- [GIVEN PASSAGE]:
:::::

4. COPY RESTRICTIONS AND OTHER RESTRICTIONS

(a) Licensee may make such reasonable number of copies of the  Product as are necessary to exercise Licensee's rights under this  Agreement, provided that such copies shall include all applicable  copyright, trademark and other proprietary notices of Fork Particle  in accordance with Section 2 above.

(b) Licensee will not display or disclose the Product to third  parties, rent, lease, loan, sub-license, modify, adapt, translate,  reverse engineer, disassemble or decompile the Product or any  portion thereof, or create derivative works of the Product even for  purposes of interoperability or error correction. If Licensee  desires information relating to the Software for purposes of  achieving interoperability with independently created computer  software, Licensee may make a written request to Fork Particle for  such information. Licensee shall promptly report to Fork Particle  any actual or suspected violation of this section and shall take  further steps as may reasonably be requested by Fork Particle to  prevent or remedy any such violation.

:::::

- [SUPPLIED RECORDS]:
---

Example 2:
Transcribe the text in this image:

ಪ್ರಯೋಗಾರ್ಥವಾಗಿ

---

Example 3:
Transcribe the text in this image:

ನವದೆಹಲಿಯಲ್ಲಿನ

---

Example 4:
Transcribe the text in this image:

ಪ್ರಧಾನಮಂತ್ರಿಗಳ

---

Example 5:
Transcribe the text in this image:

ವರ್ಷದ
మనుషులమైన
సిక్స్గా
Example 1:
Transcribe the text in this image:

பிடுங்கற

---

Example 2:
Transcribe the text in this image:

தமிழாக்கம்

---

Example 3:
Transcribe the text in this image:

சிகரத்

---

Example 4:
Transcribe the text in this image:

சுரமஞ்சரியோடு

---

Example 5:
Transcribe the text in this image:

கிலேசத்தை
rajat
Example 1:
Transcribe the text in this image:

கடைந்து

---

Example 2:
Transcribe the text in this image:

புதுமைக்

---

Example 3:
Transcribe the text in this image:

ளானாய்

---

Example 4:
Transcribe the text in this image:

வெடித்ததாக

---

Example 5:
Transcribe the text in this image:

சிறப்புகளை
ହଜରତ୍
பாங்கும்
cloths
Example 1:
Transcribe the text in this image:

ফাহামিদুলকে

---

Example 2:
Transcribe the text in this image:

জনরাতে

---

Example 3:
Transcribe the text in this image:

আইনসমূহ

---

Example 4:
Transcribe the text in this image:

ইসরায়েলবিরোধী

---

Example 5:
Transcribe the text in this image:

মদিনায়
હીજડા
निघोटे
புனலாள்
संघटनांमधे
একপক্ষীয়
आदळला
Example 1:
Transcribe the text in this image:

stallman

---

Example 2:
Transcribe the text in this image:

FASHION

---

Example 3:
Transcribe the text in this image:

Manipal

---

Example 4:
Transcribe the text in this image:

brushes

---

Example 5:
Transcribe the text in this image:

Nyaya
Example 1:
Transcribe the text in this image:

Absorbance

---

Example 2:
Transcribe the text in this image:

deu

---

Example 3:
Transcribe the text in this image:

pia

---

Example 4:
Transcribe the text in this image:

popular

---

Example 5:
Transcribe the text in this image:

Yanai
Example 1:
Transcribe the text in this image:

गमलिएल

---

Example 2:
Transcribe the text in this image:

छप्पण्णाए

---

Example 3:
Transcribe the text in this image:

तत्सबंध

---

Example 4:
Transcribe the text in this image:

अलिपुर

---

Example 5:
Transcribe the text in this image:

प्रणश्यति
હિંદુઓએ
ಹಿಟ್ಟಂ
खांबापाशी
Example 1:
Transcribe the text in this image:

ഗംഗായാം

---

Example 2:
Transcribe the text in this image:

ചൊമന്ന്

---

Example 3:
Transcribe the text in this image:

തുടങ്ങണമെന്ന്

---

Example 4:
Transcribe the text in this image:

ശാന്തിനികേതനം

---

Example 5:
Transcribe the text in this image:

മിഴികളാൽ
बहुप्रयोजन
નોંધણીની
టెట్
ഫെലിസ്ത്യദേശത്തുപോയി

:::::

- [EXERCISE REQUIREMENTS]:
In the copy restrictions clause, how can the Licensee obtain information about the Software for interoperability with independently created computer software?

- [SOLUTION]:
The Licensee may make a written request to Fork Particle for that information.